Le diverse narrazioni insistono sull’impegno e sulla qualità del lavoro come dovere, e soprattutto sulla dignità del lavoratore di qualità, come professionista, qualunque sia l’ambito d’impiego.
La tecnica usata per ottenere un senso di variazione nei racconti è lo spostamento continuo del punto di vista dei molteplici narratori. Questa coralità di voci serve anche a rendere più sensibile un altro tema, la cui presenza nel testo non è secondaria, cioè la condivisione.
Si tratta in particolare di un preciso processo di condivisione: la narrazione. Il racconto e la trasmissione di messaggi da un soggetto all’altro hanno nel testo di Moretti una forte vocazione identitaria. La condivisione è considerata come un processo fondante, grazie al quale creare una comunità attorno al fulcro preciso che è il messaggio della narrazione.
Nella struttura duplice del testo entrambe le parti del sistema portano in sé il messaggio e la riflessione, che poi è messaggio a sua volta.
Si racconta per condividere e si condivide per fondare una comunità e tenerla assieme. Dunque in questo libro non solo c’è un centro tematico ma anche la consapevolezza di un’azione volontaria.

santilloQuest’ultima osservazione ci ha condotto ormai anche a spiegare il punto secondo della nostra affermazione iniziale. Abbiamo scritto che il testo di Moretti non è un libro “edonistico”. Testa, mani e cuore non risponde, infatti, a un’esigenza narrativa fine a se stessa. La smania di raccontare non è un desiderio personale, ma è una necessità pratica.

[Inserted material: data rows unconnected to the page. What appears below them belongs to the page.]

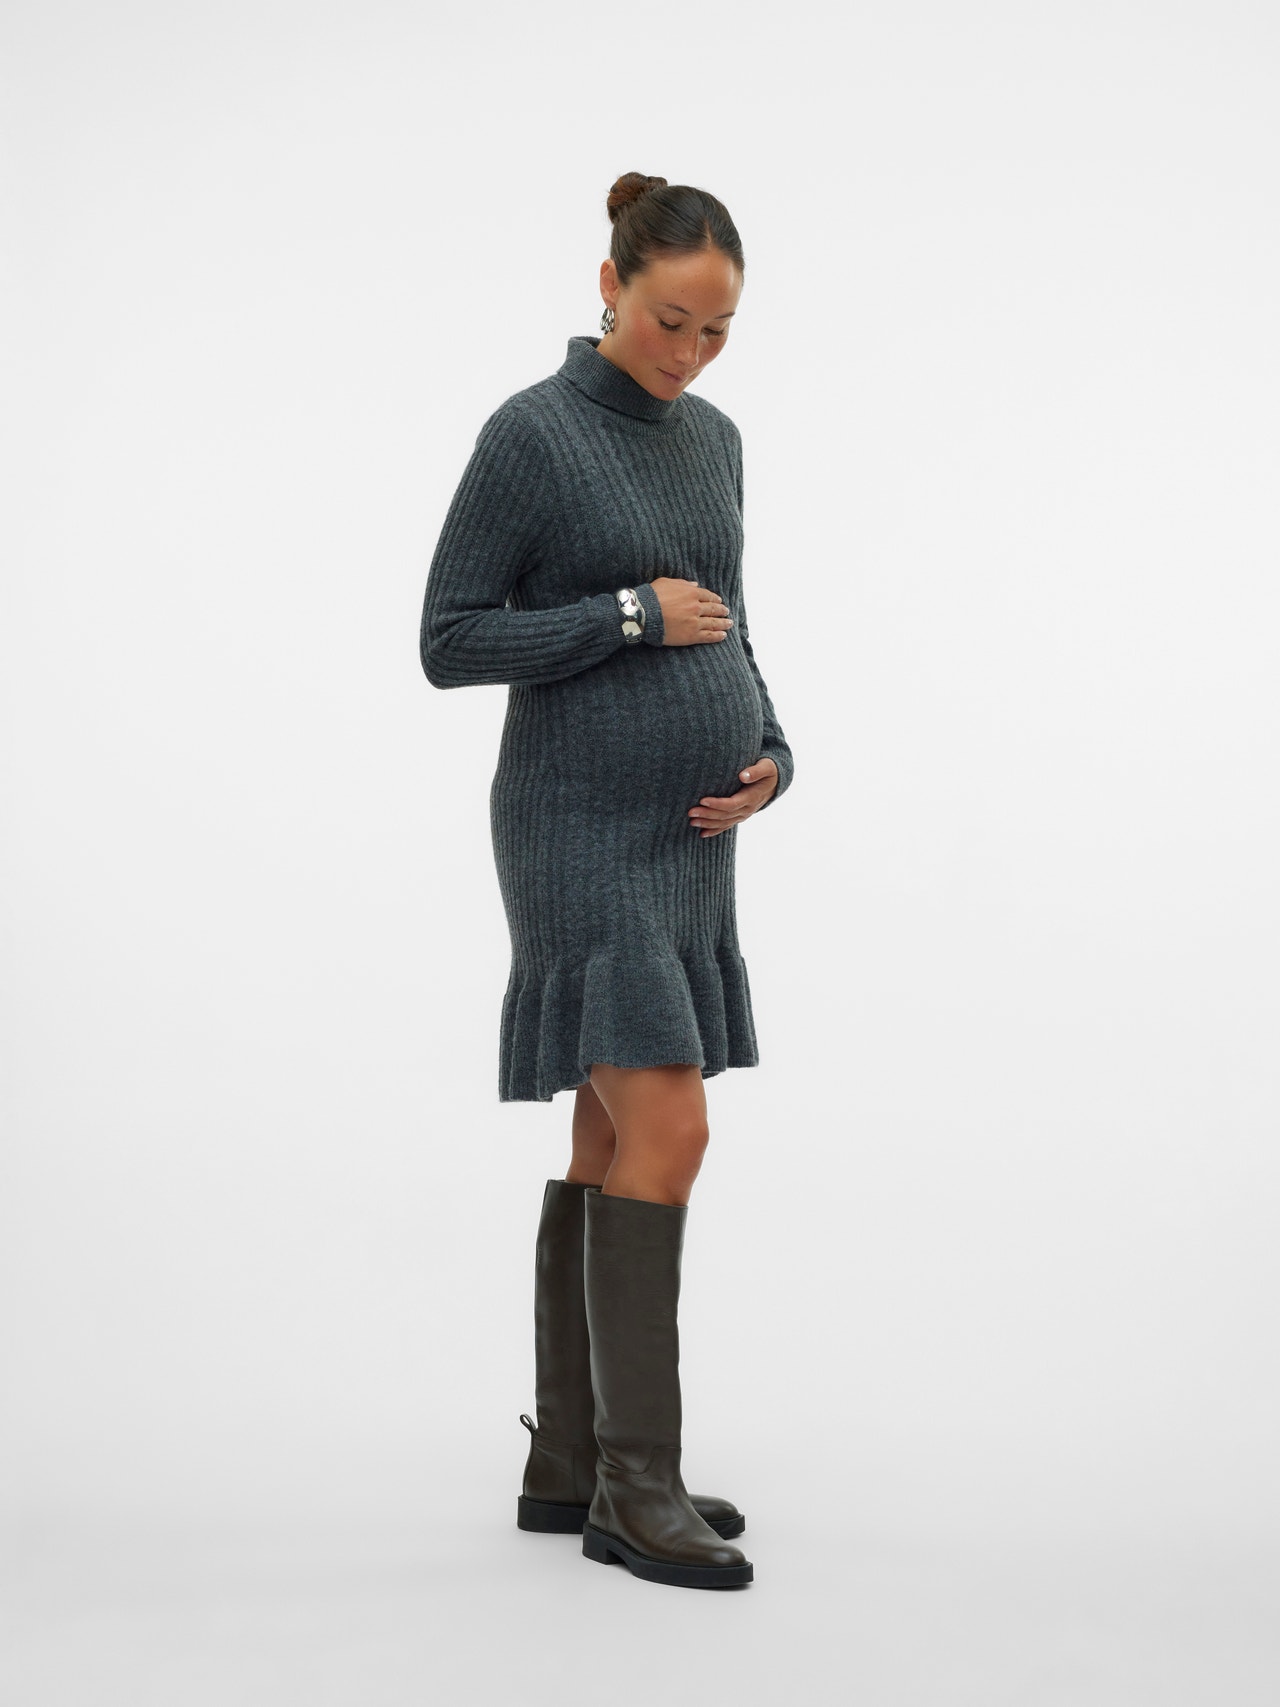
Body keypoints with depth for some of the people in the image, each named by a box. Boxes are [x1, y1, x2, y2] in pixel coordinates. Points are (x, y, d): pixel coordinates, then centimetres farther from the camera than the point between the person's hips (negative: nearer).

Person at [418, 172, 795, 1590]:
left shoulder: (714, 439, 13)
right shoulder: (531, 434, -9)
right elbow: (449, 640, -10)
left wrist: (769, 754, 2)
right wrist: (630, 614, -15)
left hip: (687, 839, 8)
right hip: (581, 834, -8)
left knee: (615, 1143, 9)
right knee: (666, 1134, -13)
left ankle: (568, 1464, 17)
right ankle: (635, 1484, -4)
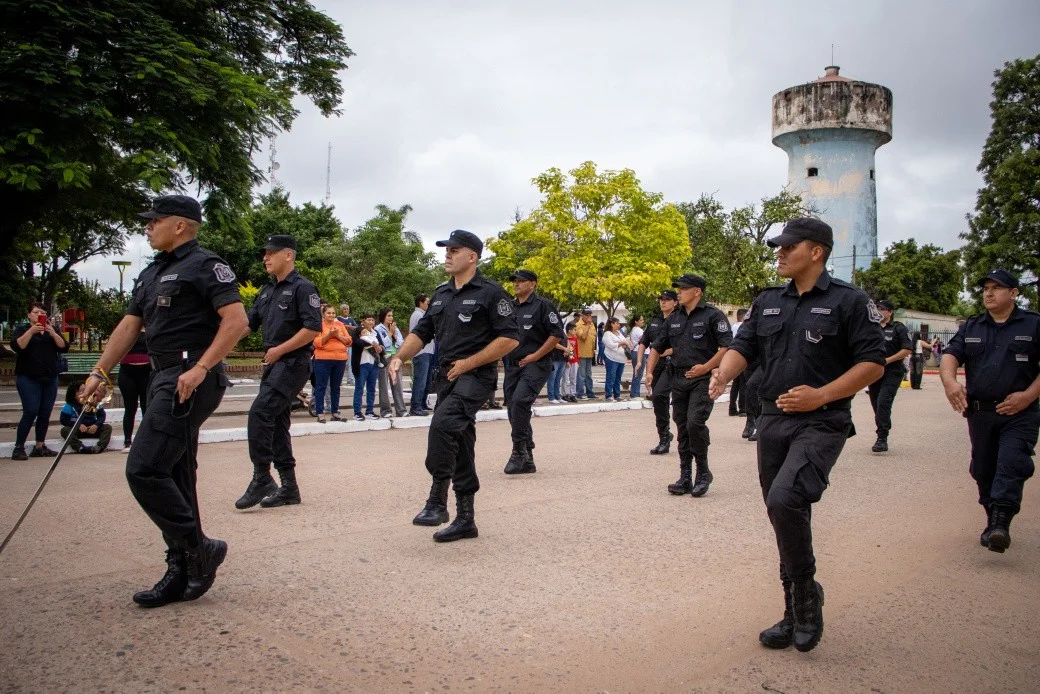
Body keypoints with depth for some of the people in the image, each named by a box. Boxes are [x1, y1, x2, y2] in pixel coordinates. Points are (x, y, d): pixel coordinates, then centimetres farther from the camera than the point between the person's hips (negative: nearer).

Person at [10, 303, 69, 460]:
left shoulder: (52, 330, 15)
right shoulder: (22, 329, 6)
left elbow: (64, 348, 0)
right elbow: (17, 346, -13)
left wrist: (53, 333, -14)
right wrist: (32, 331, -22)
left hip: (50, 379, 4)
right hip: (28, 378, -4)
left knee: (45, 413, 2)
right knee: (30, 412, -13)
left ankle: (40, 447, 8)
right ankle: (18, 448, -6)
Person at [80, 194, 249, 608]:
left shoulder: (205, 265, -7)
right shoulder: (151, 274, 21)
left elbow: (236, 320, -18)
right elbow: (128, 326, 22)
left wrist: (200, 368, -23)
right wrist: (100, 373, 16)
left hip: (192, 379, -10)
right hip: (165, 380, 10)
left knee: (144, 469, -14)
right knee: (174, 478, 10)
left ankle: (199, 549, -1)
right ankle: (182, 574, 18)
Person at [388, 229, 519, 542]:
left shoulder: (490, 292, -7)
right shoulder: (440, 294, 15)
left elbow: (510, 338, -13)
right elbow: (422, 332, 17)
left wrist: (468, 363, -15)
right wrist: (399, 357, -2)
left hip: (476, 376, -7)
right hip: (446, 376, 8)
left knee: (442, 424, -29)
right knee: (459, 446, 10)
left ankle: (437, 501, -18)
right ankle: (465, 519, 18)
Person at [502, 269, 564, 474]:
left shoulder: (542, 305, -4)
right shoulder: (509, 307, 15)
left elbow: (556, 334, -10)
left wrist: (535, 356, -13)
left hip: (535, 365, -7)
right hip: (513, 366, 8)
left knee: (520, 401, -26)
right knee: (514, 410, 7)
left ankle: (518, 452, -16)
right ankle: (526, 460, 18)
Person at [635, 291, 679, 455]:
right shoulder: (654, 321, 17)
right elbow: (643, 342, 21)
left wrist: (668, 351, -20)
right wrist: (639, 361, 11)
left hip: (671, 364, -7)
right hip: (655, 365, 7)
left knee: (658, 395, -23)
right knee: (660, 402, 10)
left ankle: (664, 434, -12)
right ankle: (664, 440, 21)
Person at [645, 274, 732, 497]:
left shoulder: (712, 315, -5)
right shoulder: (674, 319, 14)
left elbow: (727, 346, -12)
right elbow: (657, 347, 18)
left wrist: (706, 367, -19)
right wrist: (649, 371, 6)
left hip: (702, 379, -7)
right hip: (678, 379, 7)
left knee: (695, 422, -18)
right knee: (682, 428, 8)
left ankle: (703, 472, 1)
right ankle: (685, 478, 16)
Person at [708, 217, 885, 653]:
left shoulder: (848, 301, -4)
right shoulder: (767, 303, 13)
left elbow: (873, 363, -8)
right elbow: (743, 346, 9)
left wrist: (821, 395, -20)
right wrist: (724, 373, -14)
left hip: (821, 423, -6)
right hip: (772, 421, 6)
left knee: (785, 499, -25)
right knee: (785, 516, 10)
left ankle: (806, 592, -1)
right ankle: (797, 615, 24)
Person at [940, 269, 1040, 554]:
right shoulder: (971, 327, 13)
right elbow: (950, 355, 1)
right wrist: (949, 381, -20)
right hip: (979, 413, 4)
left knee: (1011, 465, -17)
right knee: (984, 470, 9)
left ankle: (1000, 523, -20)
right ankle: (994, 524, 22)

Il testo di Moretti, più che un romanzo è quasi un trattato sotto forma di dialogo, che non esaurisce la sua funzione nel formato libro. Come ha scritto Ezio Raimondi in Un’etica del lettore: «Un testo è un segno di vita cui si deve continuare a dare vita» (Ezio Raimondi, Un’etica del lettore, il Mulino, Bologna 2007, p. 16), e quella di Moretti è una vera e propria chiamata alle armi. Se cerchiamo su internet #lavorobenfatto troveremo tutta una serie di blog dove Moretti, e i suoi collaboratori raccolgono storie ed eventi in giro per il Paese, storie di “lavoro bene fatto”, raccontando esperienze, difficoltà e speranze.
Alcuni esempi sono #lavorobenfatto e pensieri e parole, e anche l’importante la notte del lavoro narrato, ma insieme ad altri si possono ritrovare in osservatorio #lavorobenfatto: un “luogo” dove “promuovere, diffondere, condividere, con le idee e con le azioni, tra le persone e nelle organizzazioni con cui interagiamo, la cultura, l’approccio, l’etica del #lavorobenfatto.”.
In queste pagine web troviamo molte storie raccontate da Moretti. È chiaro dunque come Testa, mani e cuore sia un libro che divora il suo autore, là dove la figura del personaggio Cosimo, e i suoi ideali, le sue riflessioni, sono un’espressione della volontà e delle speranze di Moretti.
Il libro, infine, non appare come un testo a se stante, né tantomeno chiuso, bensì è un’opera che spezza il rapporto tra il narratore e il lettore solo per stringere un legame tra il lettore e l’autore.
Comprendiamo quanto Testa, mani e cuore sia parte di un progetto più ampio e di speranze poggiate su tempi lunghi. I valori raccontati e l’importanza attribuita all’atto della narrazione, e soprattutto alla centralità della condivisione, assumono un peso al di fuori delle pagine del libro e portano con sé il lettore invitandolo a prendervi parte. Ecco che il lettore attento potrà recitare una parte non solo nel gioco narrativo, ma anche al di fuori di esso.